Statistical distributions of pyrosequencing
Yong Kong
TL;DR
The paper addresses the variability of pyrosequencing readouts by deriving exact distributions for two key quantities: the number of nucleotide flows needed for a fixed read length $n$ and the read length achievable with a fixed number of flows $f$. It uses a bivariate probability generating function framework to obtain a compact, symmetric form $G(x,y)=\frac{xy}{H}\big[1 - s_2(1-x)y + s_3(1-x)^2 y^2 - s_4(1-x)^3 y^3\big]$ with $H=1 - y + s_2(1-x)y^2 - s_3(1-x)^2 y^3 + s_4(1-x)^3 y^4$, from which exact means and variances follow: for fixed $n$, $\bar{f}(n)=s_2 n - s_2 + 1$ and $\sigma_f^2(n)=(s_2 - 3s_2^2 + 2s_3)n + (5s_2^2 - s_2 - 4s_3)$; for fixed $f$, $\bar{n}(f)\approx \frac{f}{s_2} + \frac{2s_3}{s_2^2} - 2$ and $\sigma_n^2(f)\approx \frac{s_2 - 3s_2^2 + 2s_3}{s_2^3}f$ (with small corrections).

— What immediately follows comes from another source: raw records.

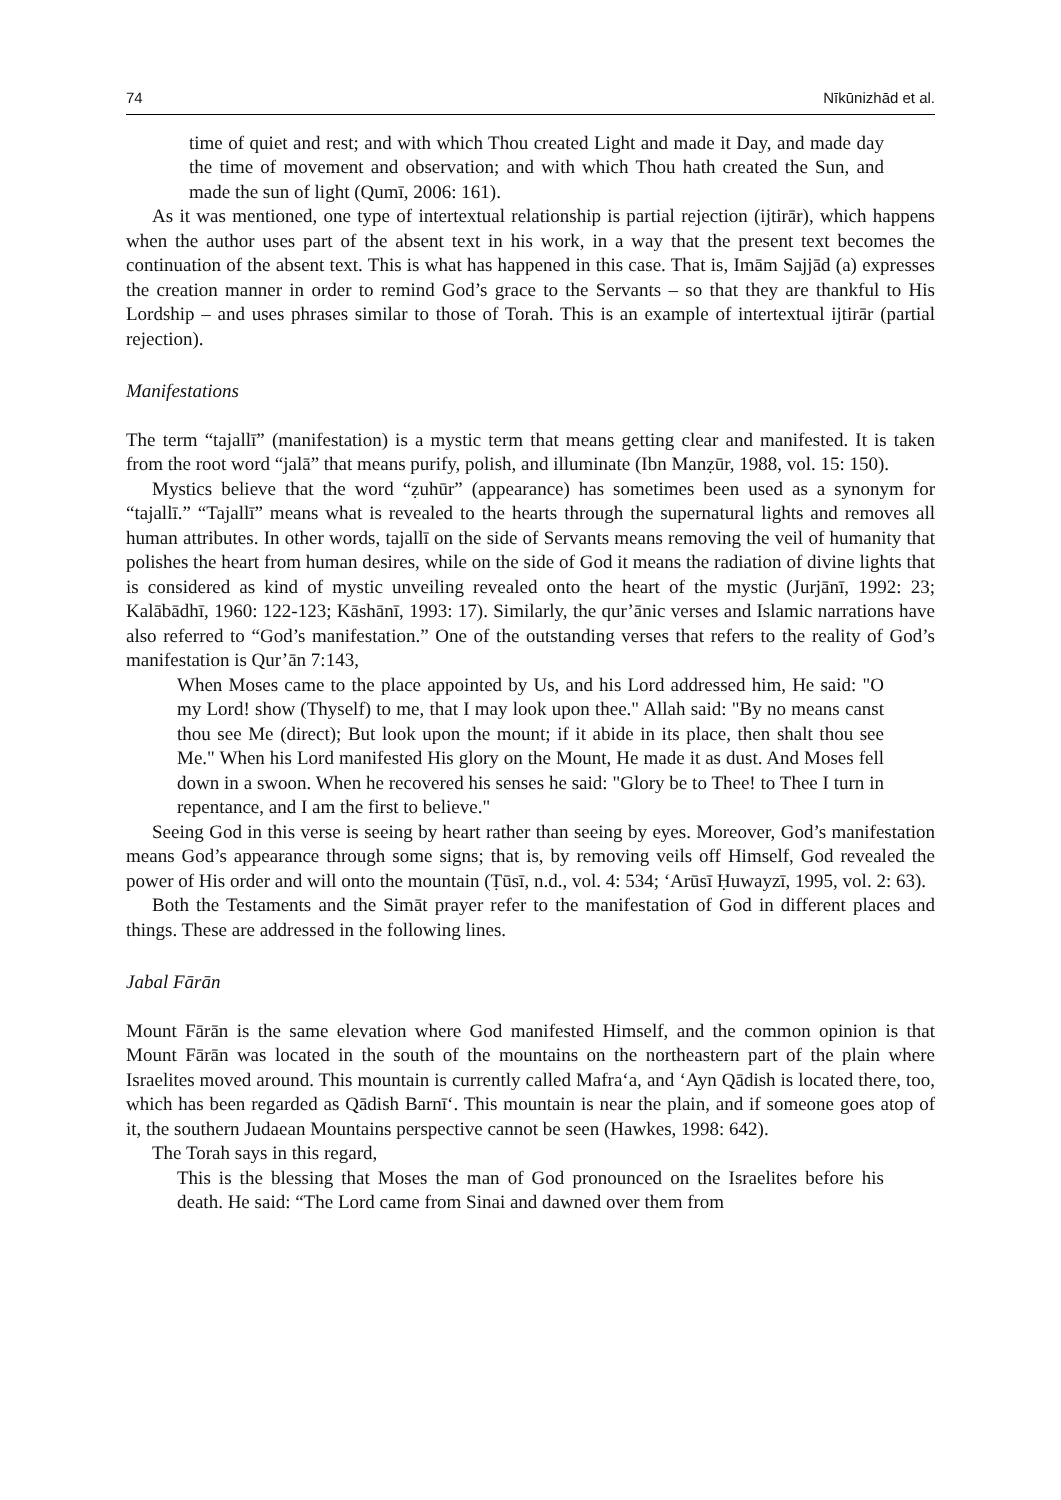74 Nīkūnizhād et al.
time of quiet and rest; and with which Thou created Light and made it Day, and made day the time of movement and observation; and with which Thou hath created the Sun, and made the sun of light (Qumī, 2006: 161).
As it was mentioned, one type of intertextual relationship is partial rejection (ijtirār), which happens when the author uses part of the absent text in his work, in a way that the present text becomes the continuation of the absent text. This is what has happened in this case. That is, Imām Sajjād (a) expresses the creation manner in order to remind God’s grace to the Servants – so that they are thankful to His Lordship – and uses phrases similar to those of Torah. This is an example of intertextual ijtirār (partial rejection).
Manifestations
The term “tajallī” (manifestation) is a mystic term that means getting clear and manifested. It is taken from the root word “jalā” that means purify, polish, and illuminate (Ibn Manẓūr, 1988, vol. 15: 150).
Mystics believe that the word “ẓuhūr” (appearance) has sometimes been used as a synonym for “tajallī.” “Tajallī” means what is revealed to the hearts through the supernatural lights and removes all human attributes. In other words, tajallī on the side of Servants means removing the veil of humanity that polishes the heart from human desires, while on the side of God it means the radiation of divine lights that is considered as kind of mystic unveiling revealed onto the heart of the mystic (Jurjānī, 1992: 23; Kalābādhī, 1960: 122-123; Kāshānī, 1993: 17). Similarly, the qur’ānic verses and Islamic narrations have also referred to “God’s manifestation.” One of the outstanding verses that refers to the reality of God’s manifestation is Qur’ān 7:143,
When Moses came to the place appointed by Us, and his Lord addressed him, He said: "O my Lord! show (Thyself) to me, that I may look upon thee." Allah said: "By no means canst thou see Me (direct); But look upon the mount; if it abide in its place, then shalt thou see Me." When his Lord manifested His glory on the Mount, He made it as dust. And Moses fell down in a swoon. When he recovered his senses he said: "Glory be to Thee! to Thee I turn in repentance, and I am the first to believe."
Seeing God in this verse is seeing by heart rather than seeing by eyes. Moreover, God’s manifestation means God’s appearance through some signs; that is, by removing veils off Himself, God revealed the power of His order and will onto the mountain (Ṭūsī, n.d., vol. 4: 534; ‘Arūsī Ḥuwayzī, 1995, vol. 2: 63).
Both the Testaments and the Simāt prayer refer to the manifestation of God in different places and things. These are addressed in the following lines.
Jabal Fārān
Mount Fārān is the same elevation where God manifested Himself, and the common opinion is that Mount Fārān was located in the south of the mountains on the northeastern part of the plain where Israelites moved around. This mountain is currently called Mafra‘a, and ‘Ayn Qādish is located there, too, which has been regarded as Qādish Barnī‘. This mountain is near the plain, and if someone goes atop of it, the southern Judaean Mountains perspective cannot be seen (Hawkes, 1998: 642).
The Torah says in this regard,
This is the blessing that Moses the man of God pronounced on the Israelites before his death. He said: “The Lord came from Sinai and dawned over them from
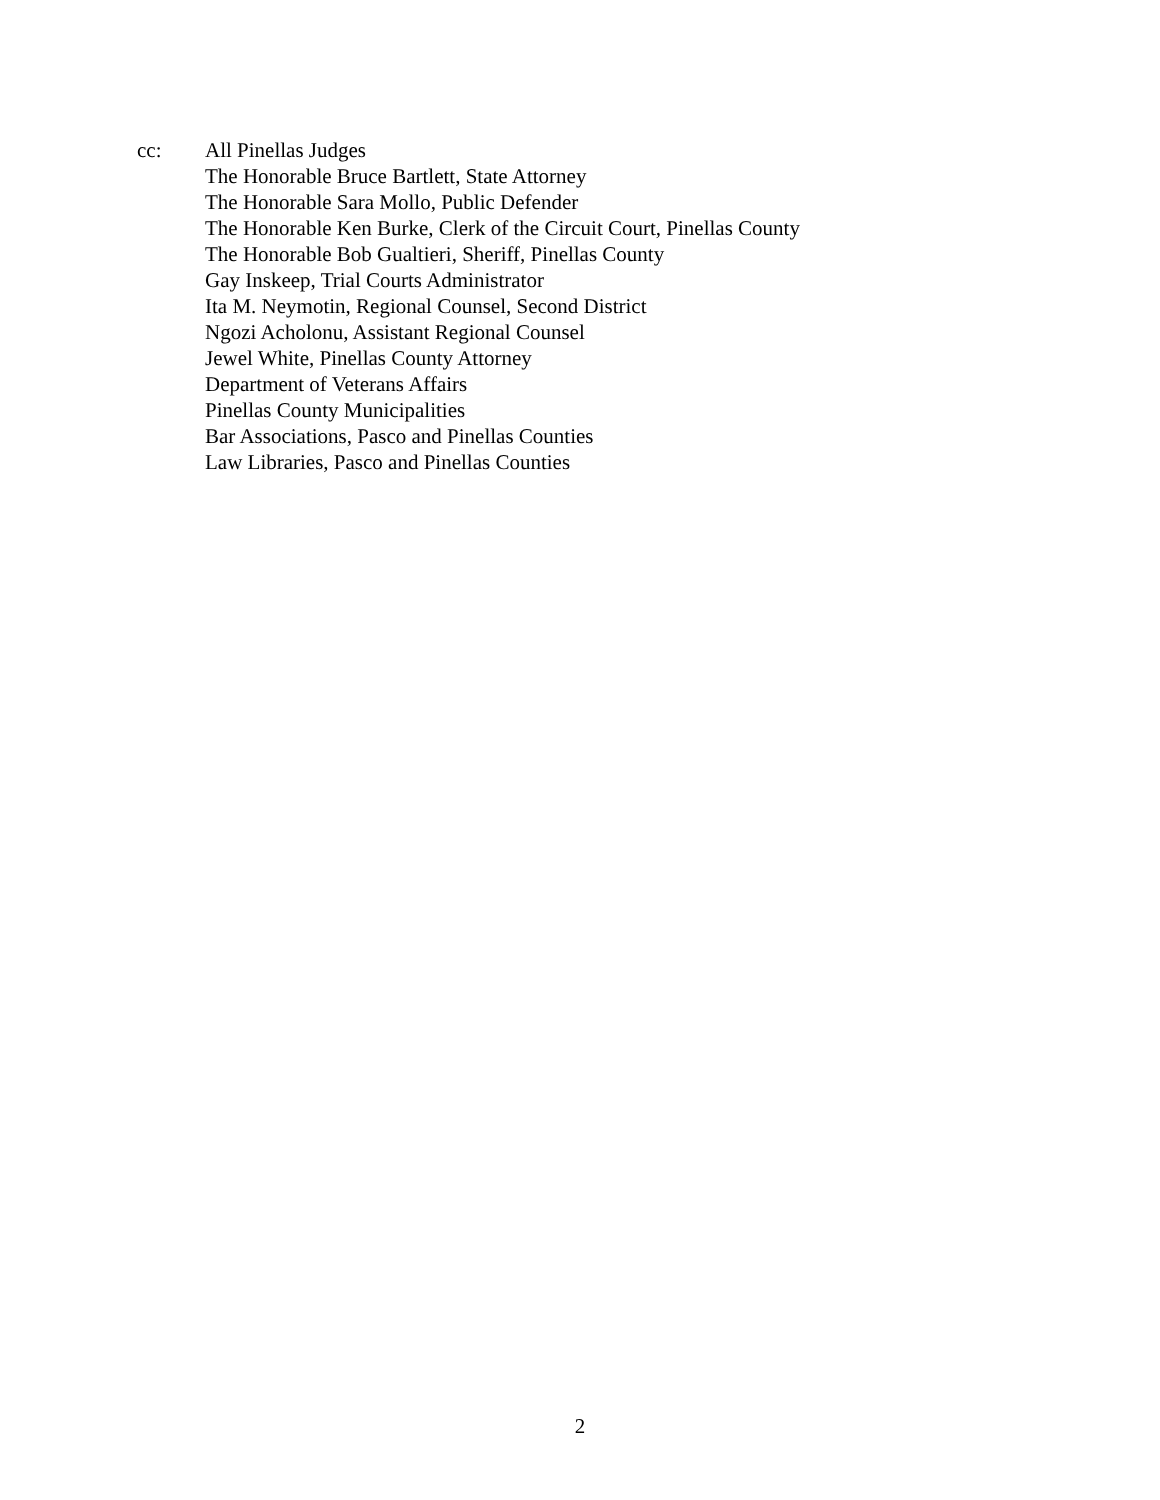cc: All Pinellas Judges
The Honorable Bruce Bartlett, State Attorney
The Honorable Sara Mollo, Public Defender
The Honorable Ken Burke, Clerk of the Circuit Court, Pinellas County
The Honorable Bob Gualtieri, Sheriff, Pinellas County
Gay Inskeep, Trial Courts Administrator
Ita M. Neymotin, Regional Counsel, Second District
Ngozi Acholonu, Assistant Regional Counsel
Jewel White, Pinellas County Attorney
Department of Veterans Affairs
Pinellas County Municipalities
Bar Associations, Pasco and Pinellas Counties
Law Libraries, Pasco and Pinellas Counties
2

In the equal-probability case $p_a=p_b=p_c=p_d=\tfrac14$, these simplify to $\bar{f}(n)=\frac{3}{8}n+\frac{5}{8}$ and $\sigma_f^2(n)=\frac{5}{64}n+\frac{5}{64}$, and the corresponding $n$-distributions are well-approximated by $N(\bar{f},\sigma_f^2)$. The results include detailed expressions for distributions ending with each nucleotide and for fixed-$f$ vs fixed-$n$ regimes, and are supported by exact calculations with high numerical precision. These findings provide practical guidance for pyrosequencing instrument design, software development, and performance monitoring across different nucleotide compositions.
Abstract
Pyrosequencing is emerging as one of the important next-generation sequencing technologies. We derive the statistical distributions of this technique in terms of nucleotide probabilities of the target sequences. We give exact distributions both for fixed number of flow cycles and for fixed sequence length. Explicit formulas are derived for the mean and variance of these distributions. In both cases, the distributions can be approximated accurately by normal distributions with the same mean and variance. The statistical distributions will be useful for instrument and software development for pyrosequencing platforms.